A PUBLIC park in Langwarrin has been saved from redevelopment after an intense community campaign.
Plans to build a kindergarten at Langwarrin’s Long Street Reserve were scrapped at Frankston Council’s last meeting. Instead, the Langwarrin Community Centre has been chosen as the kindergarten’s new home.
Frankston councillors secretly voted to nominate Long Street Reserve as their preferred site for a new kindergarten in a behind-closed-doors meeting late last year. The unanimous vote was made public soon after, and backlash began.
A petition with more than 1700 signatures was handed to Frankston Council opposing the plans. It read “Long Street Reserve isn’t only an important place for the surrounding residents but the whole of the Langwarrin community. It is a meeting point for friends and family, a place for dogs to run around, home to many Australian native flora and wildlife. It is a safe playground accommodating for children of all ages, which is hard to find in Langwarrin.”
“This proposal will transform our safe and quiet neighbourhood to a high-risk area due to the increased traffic. We, the undersigned, are the advocate for the neighbourhood, our children, nature and wildlife and we request that the Frankston City Council stop this proposal,” the petition read.
Frankston Council voted to abandon its Long Street Reserve plans last Monday, 31 July. Instead councillors chose Langwarrin Community Centre as the new site for the kinder, and also voted to begin the process of upgrading the nearby Athol Reserve. The mayor Nathan Conroy said that the Langwarrin Community Centre solution had only recently emerged, and was a “no-brainer”.

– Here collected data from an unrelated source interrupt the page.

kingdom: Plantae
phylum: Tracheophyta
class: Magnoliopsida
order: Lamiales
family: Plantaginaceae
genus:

“This has been going on for close to ten years trying to pick out a site in Langwarrin,” he said. “The reason I am going to support this is because it invests in upgrading Athol Reserve, we will monitor traffic management, we avoid building on Long Street, we will save Langwarrin Community Centre first and foremost, and after ten years of investigations we are going to deliver the kinder and maternal and child health rooms that are needed for the future generations of Langwarrin.”
A report prepared by council officers read that the Langwarrin Community Centre had approached council seeking to “explore the opportunity to provide early years services.”
“Considering the current proposal for the Langwarrin Child and Family Centre at Long Street Reserve and the strong community interest, this presented an opportunity to investigate the Langwarrin Community Centre as an alternative location for early years service provision,” council officers wrote. “All feasibility assessments have confirmed that the Langwarrin Community Centre is feasible to accommodate the early years services. Officers have worked collaboratively with the Langwarrin Community Centre Committee to reach an in-principle agreement on proposed changes to the space within the centre.”
The deal still relies on ministerial approval and a state government contribution of $6.75 million. The council report read that there is “indicative state government funding” for the project which is “subject to establishing a ‘building blocks partnership agreement’ with state government and maintaining the existing Long Street kindergarten for the provision of kindergarten to not reduce the number of kindergarten places overall.”
Council has agreed to spend $75,000 this financial year to help the Langwarrin Community Centre with the transition, and pay a recurrent site management fee.
Seven out of nine Frankston councillors voted to approve the Langwarrin Community Centre option last week – councillors Liam Hughes and Steven Hughes abstained. The abstaining councillors flagged support for an alternate motion which would have also approved the community centre solution without the condition of ministerial approval, but ultimately the alternate was not raised.